Aún así, me atrevo a augurar que la dinámica hegeliana de las preferencias gastronómicas revitalizará la rusticidad culinaria por algunos signos que ya se vislumbran, como las nuevas tendencias de arte en las revistas del ramo y la popularidad de formatos televisivos en los que los chefs se valen de manipulaciones intencionadamente poco pulidas para componer platos que lucen bien apetitosos. Aunque es cierto que en nuestro país estos programas de cocina fácil, directa y despreocupada tipo Jamie Oliver en absoluto pueden competir en cuanto a share con los concursos para grandes, niños o famosos en los que las estrellas patrias de la creatividad culinaria ejercen su maestría técnica guiando a unos participantes que intentan reproducir sus recetas y emular su estilo.

La evidencia demuestra que cuando una práctica se socializa lo suficiente es abandonada automáticamente por los que buscan diferenciarse. De alguna manera, la moda del food porn, esas fotos de comidas excesivas e imperfectas que tanta salivación producen a los usuarios de Instagram, podría ser una muestra de la reacción ante el filigranismo, aunque en este caso también representa la antítesis transgresora de una obsesión saludable que nos lleva a vivir -y comer- culpabilizados. Lo cierto es que los gastrónomos, cuando viajan, se interesan por la fonda de pueblo, mientras los congresos de novedades culinarias tiran de tradiciones locales casi antropológicas como la pachamanca o el shish kebab y hasta los chefs más inquietos de los cinco continentes se apuntan a las excursiones etnográficas por sus territorios para redescubrir el tesoro de insumos olvidados y tecnologías ancestrales de las comunidades indígenas. La hiperproximidad de moda en algunos restaurantes top es asimismo una reacción, ya que la alta cocina siempre fue más deslocalizada que la popular, de ahí que la apellidaran cocina internacional. Aunque si algo caracteriza la contemporaneidad es que la globalización alimentaria se ha socializado definitivamente.

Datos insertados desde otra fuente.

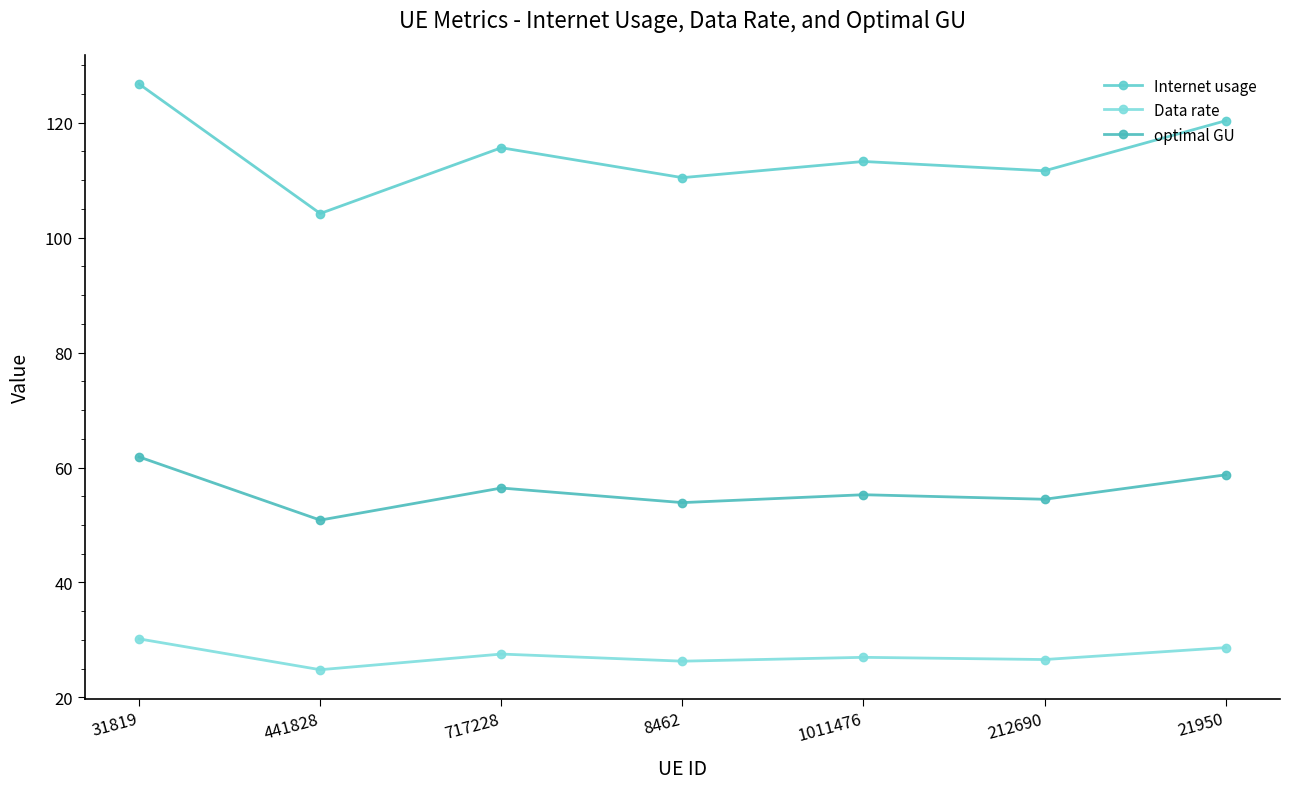

At how many categories does at least one series exceed 54?

7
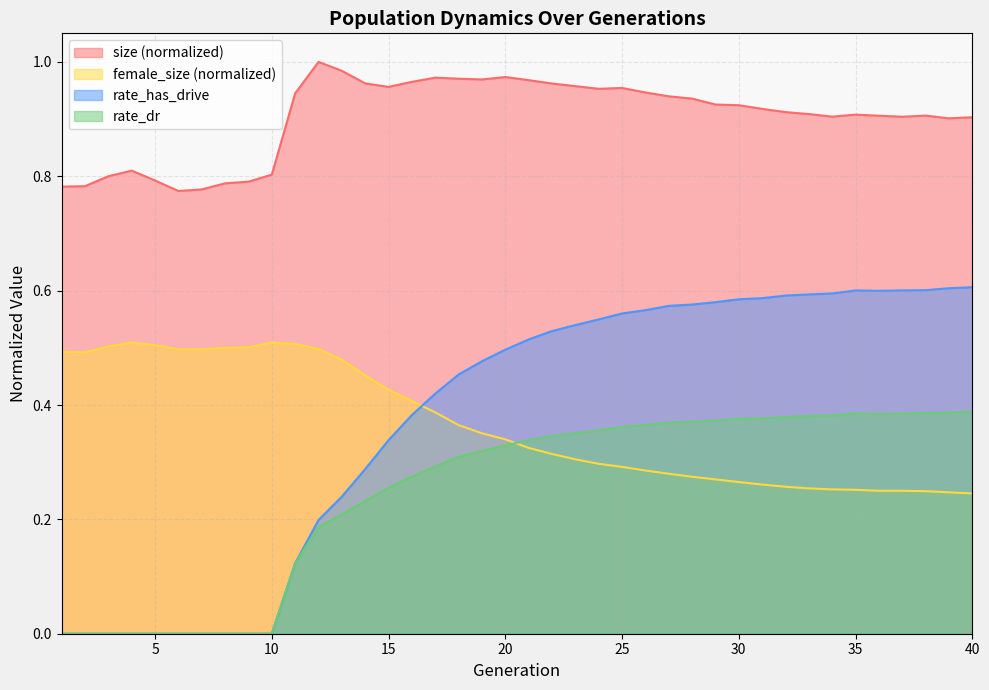

How many lines are shown in the chart?

4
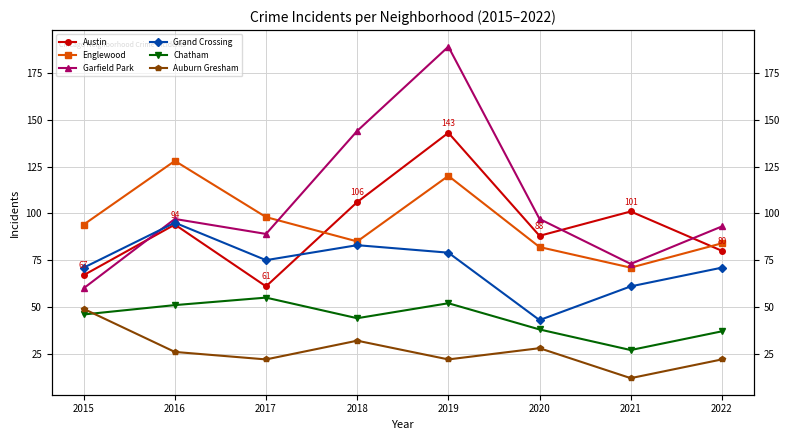

What are all the series names shown in the legend?

Austin, Englewood, Garfield Park, Grand Crossing, Chatham, Auburn Gresham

«Cocina popular: La que practica y come el pueblo. Cuando la historia se movía lentamente, la cocina popular y la tradicional se parecían más que ahora. Por cierto, el pueblo continúa comiendo, pero cada vez practica menos. Ahora es la restauración –también la colectiva- y la industria agroalimentaria quien cocina».

Está claro que los restaurantes creativos con personalidad continuarán siendo atractivos más allá de sus fronteras. Por suerte, algunos de los mejores están aquí. Disfrutémoslos. Ahora bien ¿además de nombres consagrados, tenemos suficiente oferta rústica de calidad? Si es así ¿la visibilizamos lo suficiente? Si no, ¿qué podemos hacer? Porque, como decíamos ayer…

«Cocina casera: La que se hace en las casas. Es la que está más pachucha. Y, si hacemos caso a la definición, el restaurante de comida casera resulta tan oxímoron como la lata de fabada artesana, pero también puede ser la única salvación para las cocinas tradicionales. Restaurantes museo de la tradición culinaria, centros de conservación de la diversidad gastronómica, lugares para visitar nuestra memoria del gusto».